We find no merit in the contention of appellant that the trial court erred in its instructions to the jury as to the liability of defendant Earl D. Lytle. He was the owner, but not the operator, of the automobile, nor was it being driven on his business. It was, however, being used by his son, Kenneth Lytle, with his knowledge and consent. The trial judge instructed the jury that, in the event they found a verdict against Kenneth Lytle, they must also find a verdict against defendant Earl D. Lytle, but as to the latter in a sum not greater than $5,000. This was strictly in consonance with section 1714 1/414 of the Civil Code.
Appellant complains that “nowhere were they (the jury) advised that they could return a verdict in favor of both the plaintiff and the defendant, Los Angeles Railway Corporation, and against the defendant Lytle.” But we find that seven forms of verdict were given to the jury. In the event they had returned forms of verdict Nos. 3, 4, and 5, the effect would have been a verdict in favor of plaintiff and defendant Los Angeles Railway Corporation and against the defendants Lytle.
Did the Trial Court Err in Its Instructions to the Jury?

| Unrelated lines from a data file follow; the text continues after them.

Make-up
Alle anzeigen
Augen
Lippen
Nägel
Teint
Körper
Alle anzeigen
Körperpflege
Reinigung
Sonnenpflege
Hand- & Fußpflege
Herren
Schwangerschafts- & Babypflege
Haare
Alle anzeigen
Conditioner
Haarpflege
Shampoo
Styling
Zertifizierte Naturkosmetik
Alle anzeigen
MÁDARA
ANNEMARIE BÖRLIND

Appellant next assigns as reversible error the giving of certain instructions requested by plaintiff and the refusal to give, except as modified, certain instructions requested by defendant; likewise that certain instructions were inconsistent and in conflict with other instructions given at the request of both plaintiff and defendant L. A. Railway Corporation.
We have examined with much care the entire charge to the jury, and find it to be full and comprehensive on every issue litigated in the case and a correct exposition of the law applicable to the evidence introduced; nor do we find any of the instructions given to be inconsistent with, or in conflict with, others so given.
Judgment is affirmed.
PACHT, Justice pro tem.
We concur: STEPHENS, P. J.; DESMOND, J.